The Dark General also likes Online Gaming and spends some of his time playing the game Yami Quest, eventually using the name Yamirin. He had met up with Coal, using the name Kurotenshi and became friends, unknowingly he is hanging out with an ex-member of the Decoranian. Later in Episode 51, he used the power of the Yami Stones to become a much powerful version of himself and attack the Kira Deco 5 in Jewel Land.

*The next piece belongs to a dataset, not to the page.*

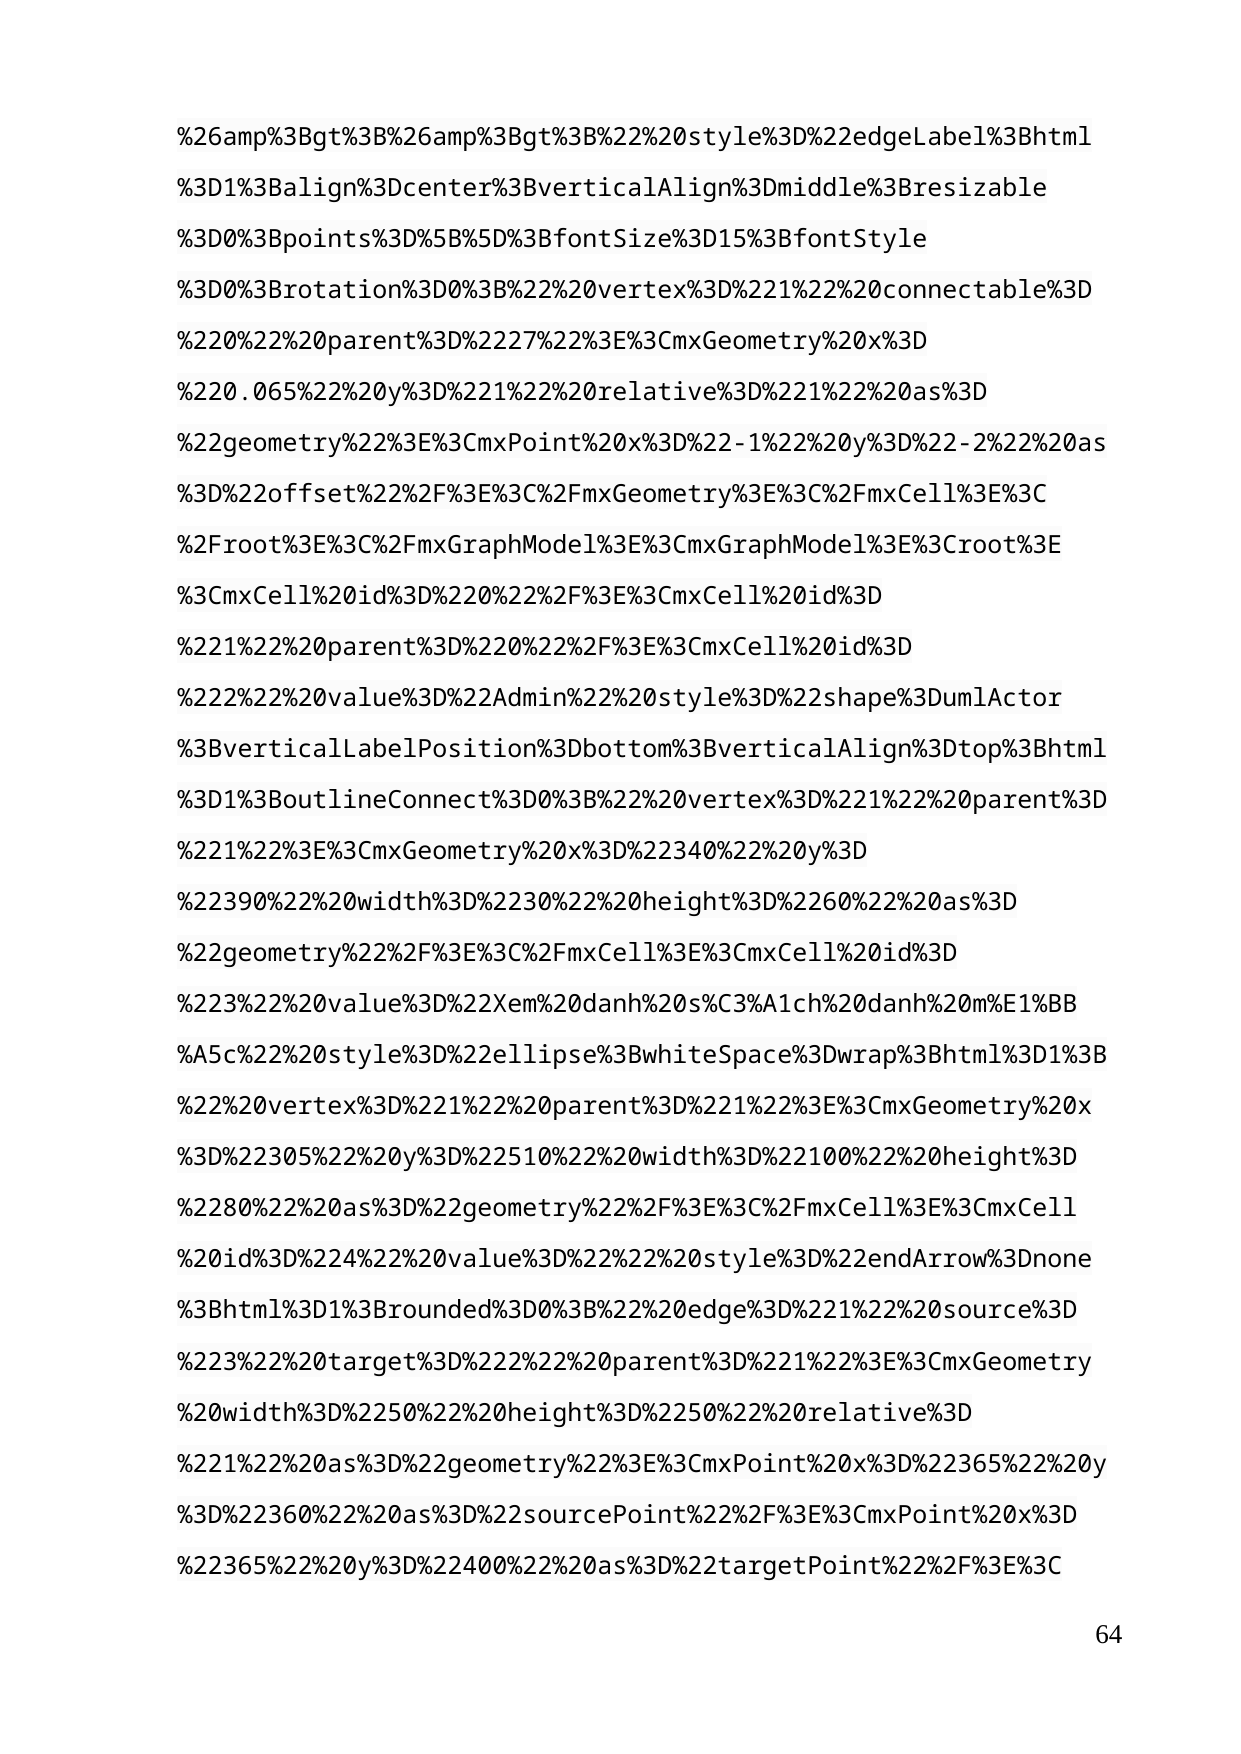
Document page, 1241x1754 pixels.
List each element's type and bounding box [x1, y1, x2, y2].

text [177, 118, 1122, 1581]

He is later defeated by Ruby's efforts on calling the other Deco Stones and reconstructing the Mirror Ball, purifying the Dark General back to his old self and revealing his true face to everyone, also carrying the last and final Deco Stone.

- Kaiser (カイゼル, Kaizeru)
Voiced by Kohei Murakami
Kaiser is one of the Dark General's subordinates, the Four Heavenly Kings. First appearing in episode 33, he was given orders to monitor the Kira Deco 5 and plan tactics against them. Although he's a ladies' man, he's an expert spy and can track down the enemy's weaknesses, exemplifying with Ruby's and Pink's. Kaiser has impressive agility and magic skills and is well versed in disguises. He was defeated in episode 50.